Signs Your Compost Pile Is Not Breaking Down

Creating compost has many advantages for commercial farmers. As with any addition to the farm, though, it comes with several tasks and expectations. Namely, for compost to be helpful on a commercial level, it needs to reduce promptly. There are several signs your compost pile is not breaking down correctly, and we will explore them all here.

The Ideal Conditions

Compost piles are much more than the place where organic scraps go. To be an asset on a commercial farm, compost piles need to be set up for success, then carefully tended and cultivated. To begin, every form of composting needs the right mix of material. What mix is best depends on the style of composting being done. Generally, all types of compost benefit from a good mix of green and dead material. Additionally, regular watering is vital to keep conditions inside the compost pile helpful for cultivating beneficial microbes.

The Pile Has an Unusual Smell

Naturally, anything decomposing produces a less than pleasant smell. Compost is, by design, free from materials that create the more offensive rancid scents. Generally, the scent of compost should be earthy and green. An intensely moldy or musty smell is a sign that something is amiss. If compost begins to reek of rot and putrid odors, there is likely too much material entering the pile before it has the chance to break down. Alternatively, too much water or too little air can cause an anaerobic purification rather than healthy decomposition.

The Texture Is Off

Compost that’s working well should have an easy-to-touch texture.
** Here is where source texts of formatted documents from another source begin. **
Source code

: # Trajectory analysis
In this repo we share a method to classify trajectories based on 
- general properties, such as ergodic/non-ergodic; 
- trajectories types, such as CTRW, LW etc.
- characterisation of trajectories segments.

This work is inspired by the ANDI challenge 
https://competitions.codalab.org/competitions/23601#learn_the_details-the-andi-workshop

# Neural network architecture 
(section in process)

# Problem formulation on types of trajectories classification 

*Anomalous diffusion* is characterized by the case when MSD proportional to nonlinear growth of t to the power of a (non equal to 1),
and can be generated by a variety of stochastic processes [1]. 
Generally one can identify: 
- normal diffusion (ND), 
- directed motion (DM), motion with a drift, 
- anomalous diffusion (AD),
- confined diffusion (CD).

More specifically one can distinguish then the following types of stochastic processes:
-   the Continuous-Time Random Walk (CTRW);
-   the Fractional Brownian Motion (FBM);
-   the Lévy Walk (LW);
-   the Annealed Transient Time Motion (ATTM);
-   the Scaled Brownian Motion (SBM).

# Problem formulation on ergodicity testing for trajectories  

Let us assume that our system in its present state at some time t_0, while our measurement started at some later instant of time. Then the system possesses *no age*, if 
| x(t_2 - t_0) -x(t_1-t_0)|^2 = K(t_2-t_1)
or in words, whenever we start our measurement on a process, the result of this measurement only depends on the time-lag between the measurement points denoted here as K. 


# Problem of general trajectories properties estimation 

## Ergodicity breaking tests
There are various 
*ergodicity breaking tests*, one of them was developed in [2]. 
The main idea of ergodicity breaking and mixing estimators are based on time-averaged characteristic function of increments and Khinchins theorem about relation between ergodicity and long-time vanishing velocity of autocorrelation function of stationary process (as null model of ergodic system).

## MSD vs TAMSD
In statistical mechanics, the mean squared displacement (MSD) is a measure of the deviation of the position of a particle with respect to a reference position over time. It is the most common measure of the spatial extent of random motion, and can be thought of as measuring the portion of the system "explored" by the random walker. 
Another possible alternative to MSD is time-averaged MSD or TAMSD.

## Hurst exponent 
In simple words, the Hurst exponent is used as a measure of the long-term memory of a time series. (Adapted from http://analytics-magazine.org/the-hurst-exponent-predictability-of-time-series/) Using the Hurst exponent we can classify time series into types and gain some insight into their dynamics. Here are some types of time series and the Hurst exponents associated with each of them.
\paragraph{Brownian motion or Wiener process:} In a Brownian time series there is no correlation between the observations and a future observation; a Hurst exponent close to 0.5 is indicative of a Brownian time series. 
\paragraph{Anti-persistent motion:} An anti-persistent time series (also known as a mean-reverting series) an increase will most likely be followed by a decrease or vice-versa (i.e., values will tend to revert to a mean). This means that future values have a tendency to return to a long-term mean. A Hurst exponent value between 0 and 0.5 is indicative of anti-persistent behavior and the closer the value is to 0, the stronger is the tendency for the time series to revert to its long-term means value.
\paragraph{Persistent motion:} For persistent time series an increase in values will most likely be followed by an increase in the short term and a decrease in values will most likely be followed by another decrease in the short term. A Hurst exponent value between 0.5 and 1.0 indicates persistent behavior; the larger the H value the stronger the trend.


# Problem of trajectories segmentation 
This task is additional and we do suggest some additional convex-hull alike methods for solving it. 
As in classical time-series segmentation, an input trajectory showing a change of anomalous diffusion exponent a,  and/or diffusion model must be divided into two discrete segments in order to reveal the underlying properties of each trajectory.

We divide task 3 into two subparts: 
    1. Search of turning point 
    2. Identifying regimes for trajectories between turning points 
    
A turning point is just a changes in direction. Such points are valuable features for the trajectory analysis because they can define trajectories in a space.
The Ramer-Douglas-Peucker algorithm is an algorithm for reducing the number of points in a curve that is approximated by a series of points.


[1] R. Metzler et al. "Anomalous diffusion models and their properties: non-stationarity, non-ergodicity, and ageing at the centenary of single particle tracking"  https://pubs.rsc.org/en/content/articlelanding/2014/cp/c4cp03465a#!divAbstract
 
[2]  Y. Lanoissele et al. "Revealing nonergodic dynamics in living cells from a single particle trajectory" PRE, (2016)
While it may not always look appealing depending on the stage, it should essentially feel earthy or loamy. A rotten smell will likely accompany a slimy texture. Piles also commonly feel dry or ashy if they aren’t watered sufficiently or are becoming too hot. The task of watering seems daunting. But with the option of a commercial water tank trailer for sale, it’s easy to make this essential chore manageable. Finally, a lack of worms and other insects is a sign that something isn’t in balance. Not every farmer may use valuable worm castings, but these helpful detritivores work hard to break compost down quickly.

Material Is Still Recognizable

Finally, the most evident signs your compost pile is not breaking down comes from simple observation. As the farmer designing the operation, it’s vital that you keep tabs on what a pile contains. Knowing in advance what recently was added is a great way to track the breakdown rate. Turn the bank with your hands and look for familiar materials. If it’s possible to see material not yet broken down, despite a reasonable passage of time, something is missing in the balance. Unless the material is particularly woody or harsh, it should break down regularly and rapidly become unrecognizable.